I borrowed a desk and I was making some art journaling pages earlier. I’ve been so busy being sad and upset lately that I just could not get motivated to create. But I did work on one layout and started another. When I get it finished, I’ll post pictures.
Yesterday, I’d taken my youngest daughter to her neuropsychology appointment yesterday. We suspect some kind of learning disability that is being heavily compensated for by her strengths but is also creating problems for her (self-esteem issues as well as anxiety). We’ll find out more after some educational testing that will hopefully pinpoint what might be going on. My daughter frequently thought that compared to her sisters who are in the gifted program at their respected schools, that she’s stupid. From what I’ve been told so far, she’s anything BUT stupid, and is the kind of child that once she knows what to do inside and out, she’s able to soar. But because it takes time, her anxiety kicks in, especially during timed tests (like the one she needed to take to get into the gifted program. She qualified with one score, disqualified by another). I’m so glad that she’s getting a LOT of positive encouragement by the young woman handling her evaluations. She just thinks my daughter rocks and has so much enthusiasm and joy when working with my baby. I’m so grateful for that.

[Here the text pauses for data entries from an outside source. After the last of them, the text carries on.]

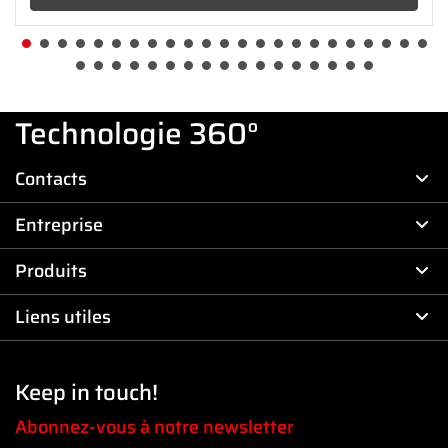
Technologie 360°
Contacts
Entreprise
Produits
Liens utiles
Keep in touch!
Abonnez-vous à notre newsletter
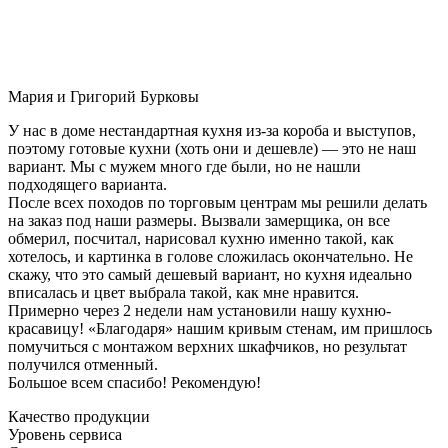
Мария и Григорий Бурковы
У нас в доме нестандартная кухня из-за короба и выступов,
поэтому готовые кухни (хоть они и дешевле) — это не наш
вариант. Мы с мужем много где были, но не нашли
подходящего варианта.
После всех походов по торговым центрам мы решили делать
на заказ под наши размеры. Вызвали замерщика, он все
обмерил, посчитал, нарисовал кухню именно такой, как
хотелось, и картинка в голове сложилась окончательно. Не
скажу, что это самый дешевый вариант, но кухня идеально
вписалась и цвет выбрала такой, как мне нравится.
Примерно через 2 недели нам установили нашу кухню-
красавицу! «Благодаря» нашим кривым стенам, им пришлось
помучиться с монтажом верхних шкафчиков, но результат
получился отменный.
Большое всем спасибо! Рекомендую!
Качество продукции
Уровень сервиса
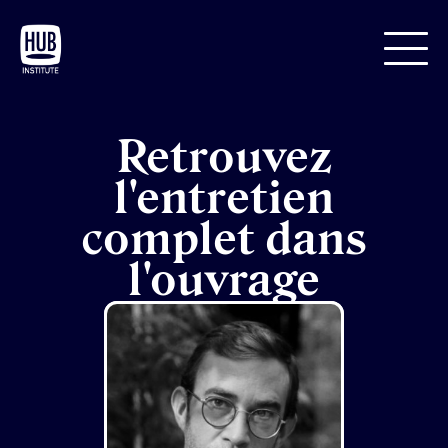
Retrouvez
l'entretien
complet dans
l'ouvrage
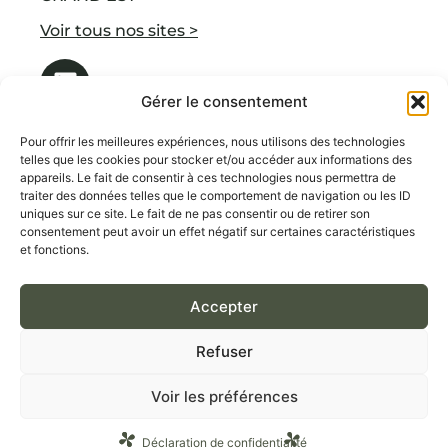
Voir tous nos sites >
Gérer le consentement
Pour offrir les meilleures expériences, nous utilisons des technologies
telles que les cookies pour stocker et/ou accéder aux informations des
appareils. Le fait de consentir à ces technologies nous permettra de
NOS SERVICES
traiter des données telles que le comportement de navigation ou les ID
uniques sur ce site. Le fait de ne pas consentir ou de retirer son
À PROPOS DE FAUVE
consentement peut avoir un effet négatif sur certaines caractéristiques
et fonctions.
BLOGUE
RECRUTEMENT PAR INDUSTRIE
Accepter
CONTACT
Refuser
Conditions Générales de Vente
Voir les préférences
Déclaration de confidentialité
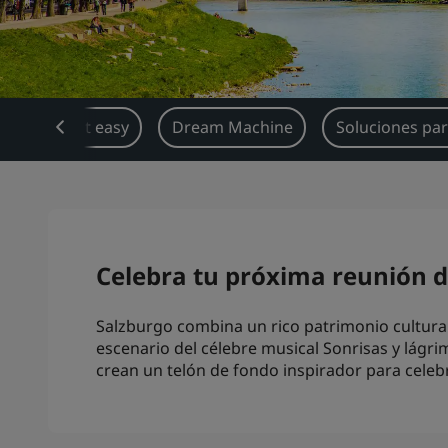
Book it easy
Dream Machine
Soluciones par
Celebra tu próxima reunión d
Salzburgo combina un rico patrimonio cultural
escenario del célebre musical Sonrisas y lágr
crean un telón de fondo inspirador para celeb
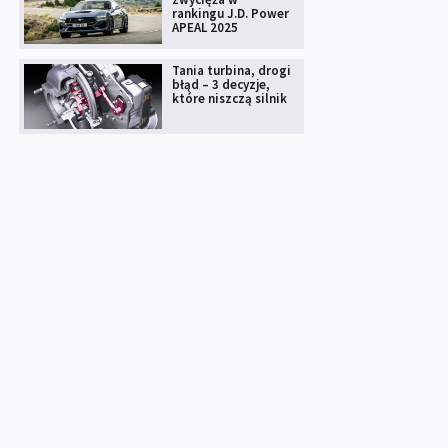
rankingu J.D. Power
APEAL 2025
Tania turbina, drogi
błąd – 3 decyzje,
które niszczą silnik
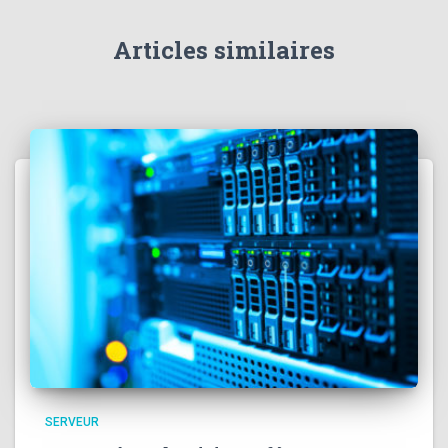
Articles similaires
SERVEUR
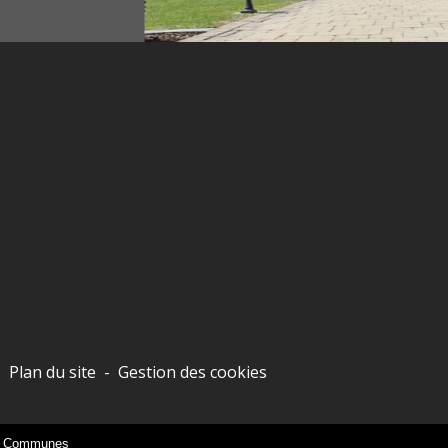
-
Plan du site
-
Gestion des cookies
es Communes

I was able to get through many chapters of Oriah Mountain Dreamer’s The Invitation.
I’m in ‘love’ with this woman. She is truly a sister spirit of mine. Truly, I could not have found her fearless wisdom at a much more needed time in my life:
You cannot trade the courage needed to live every moment for immunity from life’s sorrows. We may say we know this but ours is the culture of the deal-making mind. From infancy, we have breathed in the belief that there is always a deal to be made, a bargain to be struck.
Eventually, we believe, if we do the right thing, if we are good enough, clever enough, sincere enough, work hard enough, we will be rewarded. There are different verses to this song – if you are sorry for your sins and try hard not to sin again, you will go to heaven; if you do your daily practice, clean up your diet, heal your inner child, ferret out all your emotional issues, focus your intent, come into alignment with the world around you, hone your affirmations, find and listen to the voice of your higher self, you will be rewarded with vibrant health, abundant prosperity, loving relations and inner peace – in other words, heaven!
We know that what we do and how we think affects the quality of our lives. Many things are clearly up to us. And many others are not. I can see no evidence that the universe works on a simple meritocratic system of cause and effect. Bad things happen to good people – all the time. Monetary success does come to some who do not do what they love, as well as to some who are unwilling or unable to see the harm they do to the planet or others. Illness and misfortune come to some who follow their soul’s desire. Many great artists have been poor. Great teachers have lived in obscurity.
My invitation, my challenge to you here, is to journey into a deeper intimacy with the world and your life without any promise of safety or guarantee of reward beyond the intrinsic value of full participation.
~Oriah Mountain Dreamer, The Invitation
I’m so grateful to have found these books, especially now, when my friend is no longer available to me to talk to, and my father’s treatment doesn’t seem to be working. Given the fact that I’m stuck out in the Midwest, and he’s in the Southwest, I can’t run to see him. I’m just here, powerless to do anything other than let go and let God take care of him and my stepmother. I’ve already decided that if he makes it a few more months, when school is out I’m going to take a train to spend some time with him. This time, I’ll leave my daughters at home, I know it will hurt them more to see him as ill as I know he is.
My friends, be blessed this day and always.